DIRECTIONS FOR THIS TASK
Please read the digital edition update below and answer this: in the "create your own view" facility, what happens when you select "original text"?

DOCUMENT EXCERPT
-- Opening Marker --

I made the ‘explanatory notes’ a dotted orange line rather than blue and I removed the OpenLayers blue dot and link from the facsimile view to reduce confusion.  In the ‘create your own view’ facility I made it so that if you select ‘original text’ this automatically selects all of the options within it.  If you deselect ‘original text’ the options within are all deselected.  If ‘Edited text’ is not selected when you do this then it becomes selected.  If ‘Original text’ is deselected and you deselect ‘Edited text’ then ‘Original text’ and the options within all become selected.  This should hopefully make it more difficult to create a view of the text that doesn’t make sense.

I also added in some new interpretations to the first handwritten note, as this is still rather undecipherable.  I created new pages for the ‘further information’, ‘how to use’ and ‘bibliography’.  These are linked to from the navigation bar of the pages of the manuscript, in addition to being linked to from the index page text.  A link appears allowing you to return to the page you were looking at if you access one of these pages from a manuscript page.  I think the digital edition is looking rather good now, and it was good to get the work on this completed before my holiday.  I can’t share the URL yet as we’re still waiting on some web space for the resource at The KEEP archives.  Hopefully this will happen by the end of July.

I will be on holiday for the next two weeks now so no further updates from me until later on in the summer.

-- Closing Marker --

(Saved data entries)
-- Opening Marker --

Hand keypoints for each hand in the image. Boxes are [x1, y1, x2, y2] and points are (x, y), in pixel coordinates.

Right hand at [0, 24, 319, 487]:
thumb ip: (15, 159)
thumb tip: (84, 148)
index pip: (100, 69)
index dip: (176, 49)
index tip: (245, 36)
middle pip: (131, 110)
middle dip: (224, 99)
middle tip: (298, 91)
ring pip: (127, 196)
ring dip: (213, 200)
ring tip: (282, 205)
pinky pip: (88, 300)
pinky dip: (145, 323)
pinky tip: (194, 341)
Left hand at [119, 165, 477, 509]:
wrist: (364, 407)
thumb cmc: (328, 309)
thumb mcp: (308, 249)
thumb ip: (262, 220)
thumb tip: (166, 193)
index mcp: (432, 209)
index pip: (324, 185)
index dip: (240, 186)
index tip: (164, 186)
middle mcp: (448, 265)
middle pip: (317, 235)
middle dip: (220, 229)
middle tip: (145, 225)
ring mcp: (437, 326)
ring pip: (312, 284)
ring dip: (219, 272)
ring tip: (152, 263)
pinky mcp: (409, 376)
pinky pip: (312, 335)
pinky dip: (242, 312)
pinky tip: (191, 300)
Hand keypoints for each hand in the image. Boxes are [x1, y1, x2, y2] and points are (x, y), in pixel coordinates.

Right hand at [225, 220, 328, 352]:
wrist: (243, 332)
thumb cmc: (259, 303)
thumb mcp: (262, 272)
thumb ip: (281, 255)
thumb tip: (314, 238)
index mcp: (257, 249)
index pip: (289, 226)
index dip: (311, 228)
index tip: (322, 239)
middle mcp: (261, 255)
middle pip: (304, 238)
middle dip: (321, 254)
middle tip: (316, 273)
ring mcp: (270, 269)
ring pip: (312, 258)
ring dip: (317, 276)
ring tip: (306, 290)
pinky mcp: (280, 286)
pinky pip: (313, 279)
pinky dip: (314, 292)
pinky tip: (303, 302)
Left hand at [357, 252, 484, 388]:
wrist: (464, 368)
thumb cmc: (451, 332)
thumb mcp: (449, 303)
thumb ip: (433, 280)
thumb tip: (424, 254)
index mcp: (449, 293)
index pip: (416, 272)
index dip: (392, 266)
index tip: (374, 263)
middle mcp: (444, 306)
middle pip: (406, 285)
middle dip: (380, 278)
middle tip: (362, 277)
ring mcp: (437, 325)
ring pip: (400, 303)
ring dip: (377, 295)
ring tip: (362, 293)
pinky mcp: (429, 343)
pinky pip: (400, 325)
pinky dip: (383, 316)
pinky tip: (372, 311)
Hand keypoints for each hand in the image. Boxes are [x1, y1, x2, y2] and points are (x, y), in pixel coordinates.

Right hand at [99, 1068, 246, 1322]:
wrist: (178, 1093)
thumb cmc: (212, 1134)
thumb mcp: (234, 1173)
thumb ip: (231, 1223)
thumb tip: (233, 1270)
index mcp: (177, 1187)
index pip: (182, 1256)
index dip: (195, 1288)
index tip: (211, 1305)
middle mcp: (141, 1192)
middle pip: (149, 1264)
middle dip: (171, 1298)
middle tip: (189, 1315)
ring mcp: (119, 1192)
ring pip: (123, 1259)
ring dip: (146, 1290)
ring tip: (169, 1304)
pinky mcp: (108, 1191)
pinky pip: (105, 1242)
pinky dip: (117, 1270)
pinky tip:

-- Closing Marker --

OUTPUT
All of the options within it are automatically selected.